- Data for this task
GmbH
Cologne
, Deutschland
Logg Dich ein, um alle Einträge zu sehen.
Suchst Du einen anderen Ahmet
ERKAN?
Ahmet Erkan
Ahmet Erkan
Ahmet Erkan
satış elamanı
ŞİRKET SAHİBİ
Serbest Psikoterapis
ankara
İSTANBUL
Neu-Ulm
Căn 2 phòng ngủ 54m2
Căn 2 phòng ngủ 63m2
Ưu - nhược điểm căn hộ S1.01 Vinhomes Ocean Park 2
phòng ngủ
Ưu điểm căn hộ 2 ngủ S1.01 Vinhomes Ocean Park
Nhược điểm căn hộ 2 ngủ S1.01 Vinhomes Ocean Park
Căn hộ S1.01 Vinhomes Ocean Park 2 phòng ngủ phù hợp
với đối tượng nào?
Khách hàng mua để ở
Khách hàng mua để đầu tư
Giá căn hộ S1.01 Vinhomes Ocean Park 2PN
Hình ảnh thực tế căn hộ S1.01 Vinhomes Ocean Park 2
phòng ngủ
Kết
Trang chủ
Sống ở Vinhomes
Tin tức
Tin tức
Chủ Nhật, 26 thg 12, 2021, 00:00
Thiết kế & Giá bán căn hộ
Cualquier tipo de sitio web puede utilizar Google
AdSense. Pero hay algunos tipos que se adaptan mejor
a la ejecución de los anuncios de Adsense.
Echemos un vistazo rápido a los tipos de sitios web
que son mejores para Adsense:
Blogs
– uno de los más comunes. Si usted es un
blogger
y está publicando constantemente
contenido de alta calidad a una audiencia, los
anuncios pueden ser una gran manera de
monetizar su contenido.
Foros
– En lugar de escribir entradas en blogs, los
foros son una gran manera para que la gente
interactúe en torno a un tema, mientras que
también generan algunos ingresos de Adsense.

* * *

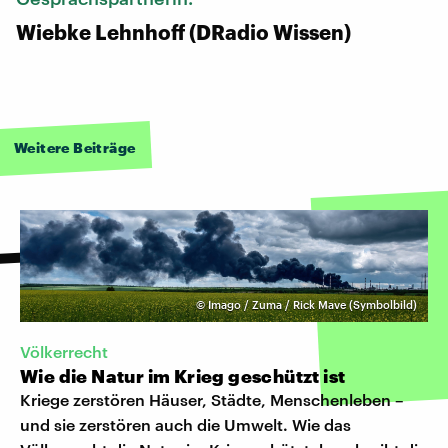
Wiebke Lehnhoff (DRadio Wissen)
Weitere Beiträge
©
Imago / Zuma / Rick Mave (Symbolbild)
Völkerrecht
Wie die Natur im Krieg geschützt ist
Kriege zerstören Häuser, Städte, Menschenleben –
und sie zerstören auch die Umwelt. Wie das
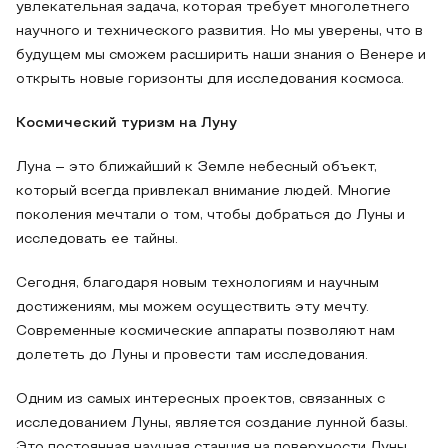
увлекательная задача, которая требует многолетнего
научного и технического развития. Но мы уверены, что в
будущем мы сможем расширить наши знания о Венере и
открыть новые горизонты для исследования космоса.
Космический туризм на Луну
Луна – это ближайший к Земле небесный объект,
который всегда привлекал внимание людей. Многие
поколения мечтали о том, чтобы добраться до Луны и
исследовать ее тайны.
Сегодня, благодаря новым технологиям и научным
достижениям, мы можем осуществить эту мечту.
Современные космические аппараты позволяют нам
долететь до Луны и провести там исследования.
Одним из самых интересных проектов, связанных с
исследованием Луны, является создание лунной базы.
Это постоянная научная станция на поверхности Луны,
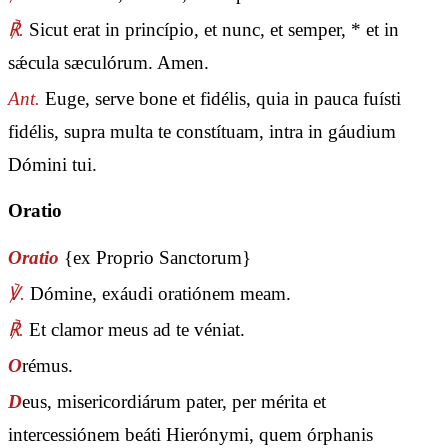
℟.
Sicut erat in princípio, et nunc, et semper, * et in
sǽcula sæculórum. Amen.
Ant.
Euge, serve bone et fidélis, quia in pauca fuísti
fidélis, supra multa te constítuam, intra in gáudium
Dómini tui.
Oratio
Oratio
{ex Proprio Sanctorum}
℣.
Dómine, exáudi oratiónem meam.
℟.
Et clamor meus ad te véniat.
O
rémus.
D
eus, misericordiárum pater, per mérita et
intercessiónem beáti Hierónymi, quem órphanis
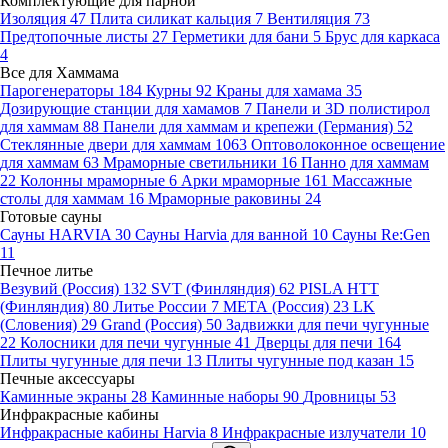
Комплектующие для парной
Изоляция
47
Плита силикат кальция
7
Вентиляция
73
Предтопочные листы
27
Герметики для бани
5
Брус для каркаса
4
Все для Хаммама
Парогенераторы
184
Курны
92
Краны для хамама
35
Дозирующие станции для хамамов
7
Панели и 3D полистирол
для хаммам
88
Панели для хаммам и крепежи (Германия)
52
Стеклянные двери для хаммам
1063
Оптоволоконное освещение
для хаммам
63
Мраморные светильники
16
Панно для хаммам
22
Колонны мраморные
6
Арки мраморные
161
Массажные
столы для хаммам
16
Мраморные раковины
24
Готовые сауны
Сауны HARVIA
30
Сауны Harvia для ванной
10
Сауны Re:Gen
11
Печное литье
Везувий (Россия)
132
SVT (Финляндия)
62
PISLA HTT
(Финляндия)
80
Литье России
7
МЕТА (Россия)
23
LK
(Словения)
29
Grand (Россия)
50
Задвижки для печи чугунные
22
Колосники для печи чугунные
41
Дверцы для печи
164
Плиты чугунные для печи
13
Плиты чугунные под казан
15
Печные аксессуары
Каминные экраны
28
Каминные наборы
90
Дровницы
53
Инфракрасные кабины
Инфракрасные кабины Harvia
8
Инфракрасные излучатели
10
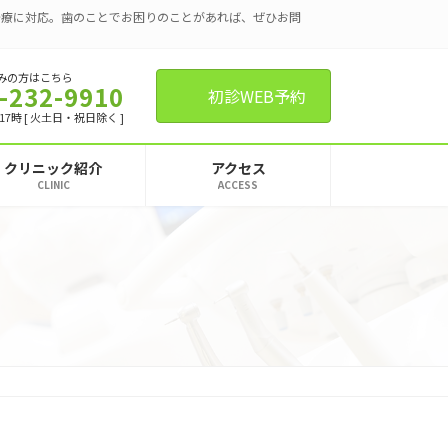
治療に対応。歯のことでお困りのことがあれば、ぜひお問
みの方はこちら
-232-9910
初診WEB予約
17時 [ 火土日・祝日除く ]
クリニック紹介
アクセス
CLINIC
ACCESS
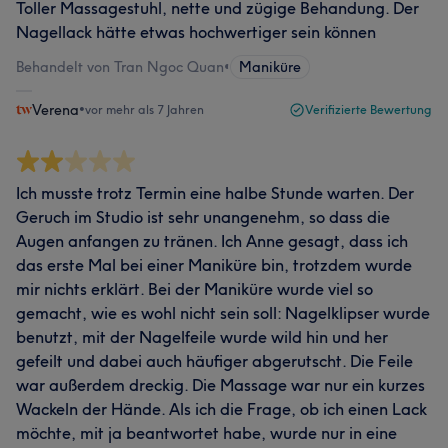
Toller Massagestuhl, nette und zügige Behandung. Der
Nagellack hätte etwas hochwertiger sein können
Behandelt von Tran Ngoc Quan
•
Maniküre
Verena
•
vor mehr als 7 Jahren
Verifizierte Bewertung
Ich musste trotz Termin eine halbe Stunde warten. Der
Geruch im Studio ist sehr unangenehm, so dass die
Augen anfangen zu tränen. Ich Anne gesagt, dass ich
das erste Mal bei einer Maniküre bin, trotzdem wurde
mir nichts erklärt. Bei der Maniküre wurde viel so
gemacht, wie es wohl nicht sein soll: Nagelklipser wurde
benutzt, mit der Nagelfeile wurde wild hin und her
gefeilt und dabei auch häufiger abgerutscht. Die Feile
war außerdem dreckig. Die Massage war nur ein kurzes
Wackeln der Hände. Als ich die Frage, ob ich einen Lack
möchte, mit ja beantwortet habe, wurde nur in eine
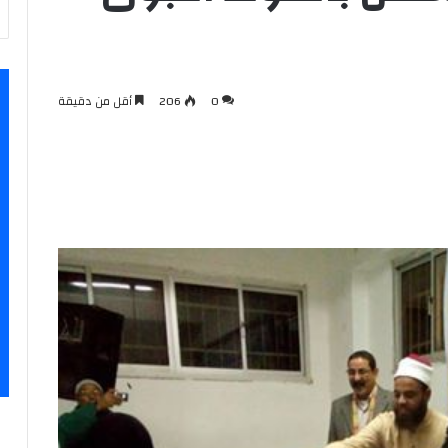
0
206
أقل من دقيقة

- Job item
Please copy out the part of the records that begins with the line containing "увлекательная задача, которая" and ends with the line containing "который всегда привлекал", reproducing each line unchanged.

- Solved problem
увлекательная задача, которая требует многолетнего
научного и технического развития. Но мы уверены, что в
будущем мы сможем расширить наши знания о Венере и
открыть новые горизонты для исследования космоса.
Космический туризм на Луну
Луна – это ближайший к Земле небесный объект,
который всегда привлекал внимание людей. Многие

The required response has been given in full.